Recently, I returned to the rarified air of Castelluccio di Norcia — where Italy’s Apennines touch the clouds inside Umbria’s Monti Sibillini National Park — to help celebrate a milestone in the life of the newest member of my small, extended family: the christening of my grandson, Baby Marcello.
Nearly 40 family members and friends, from Rome, Lombardy, Umbria and the Veneto, where I live, joined Allison and Maurizio (the parents) and Claudia and Fabrizio (the godparents) inside Santa Maria Assunta, Castelluccio’s 16th century stone church, to witness Baby Marcello receive the Sacrament of Baptism, the first of seven sacraments he can possibly receive during his lifetime, as he was officially welcomed into the Roman Catholic Church.
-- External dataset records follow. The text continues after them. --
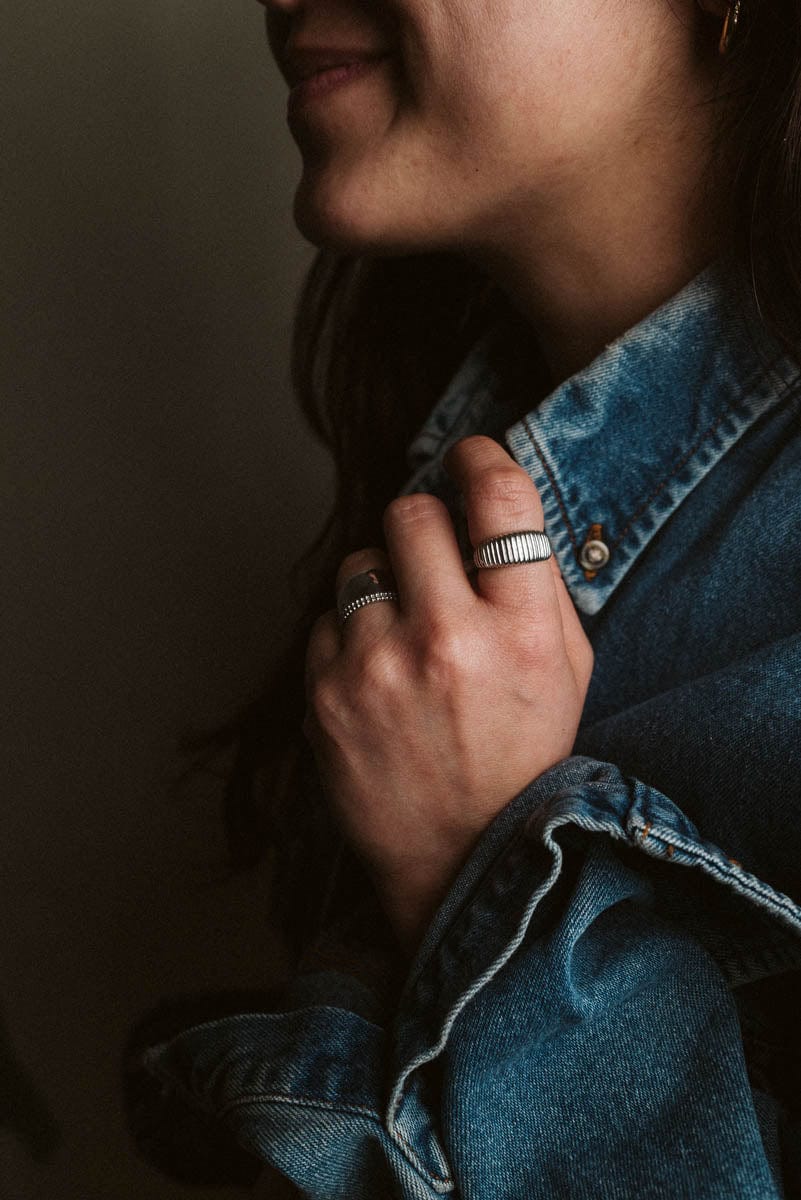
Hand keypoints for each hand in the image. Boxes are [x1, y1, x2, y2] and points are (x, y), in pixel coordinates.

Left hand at [303, 436, 593, 955]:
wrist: (461, 861)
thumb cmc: (522, 759)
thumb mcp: (569, 672)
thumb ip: (538, 585)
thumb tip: (490, 506)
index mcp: (524, 632)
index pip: (499, 498)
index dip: (479, 460)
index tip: (467, 459)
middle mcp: (448, 641)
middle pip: (410, 512)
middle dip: (423, 524)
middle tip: (435, 560)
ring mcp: (376, 669)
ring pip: (359, 563)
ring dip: (384, 582)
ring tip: (406, 637)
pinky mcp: (324, 695)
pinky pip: (327, 619)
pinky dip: (351, 637)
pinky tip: (379, 679)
Like Christmas, Easter, birthdays, weddings and other landmark dates and special occasions during the year, it’s not a real christening here in the Bel Paese until all invited guests take their place around la tavola, touch glasses, break bread and work the daylights out of the knife, fork and spoon.
Baby Marcello may have slept through the church ceremony and barely opened an eye during the feast in his honor, but the rest of us were wide eyed and eager to savor the bounty of all the dishes prepared by Chef Mariella at Locanda de’ Senari, Castelluccio’s signature agriturismo restaurant that specializes in organic, homemade Umbrian fare, and where everything placed on the table is consumed (read, devoured).
Deep breaths taken all around, we then savored two mouthwatering pasta dishes, followed by an open-hearth, mixed-grill — beef, lamb and pork — accompanied by side dishes of the area’s world-renowned lentils, roasted potatoes and fresh baby greens in a balsamic vinaigrette.
Throughout the banquet, carafes of superlative regional red and white wines flowed freely, and much-needed espresso coffee, in single and double shots, came to the rescue at the end of the feast, along with a tris (three) of after-dinner herbal digestivi (digestifs).
Bellies bursting at the seams, we made our way towards the front door and the fading late-afternoon sun, stopping long enough to compliment the chef for a job deliciously done, accept the bomboniera (gift favor) offered by the proud parents, and kiss Baby Marcello on the cheek.
Thankfully, the next installment of My Big Fat Italian Christmas is months away; plenty of time for me to get back down to my “playing weight” before I tie another one on with knife, fork and spoon.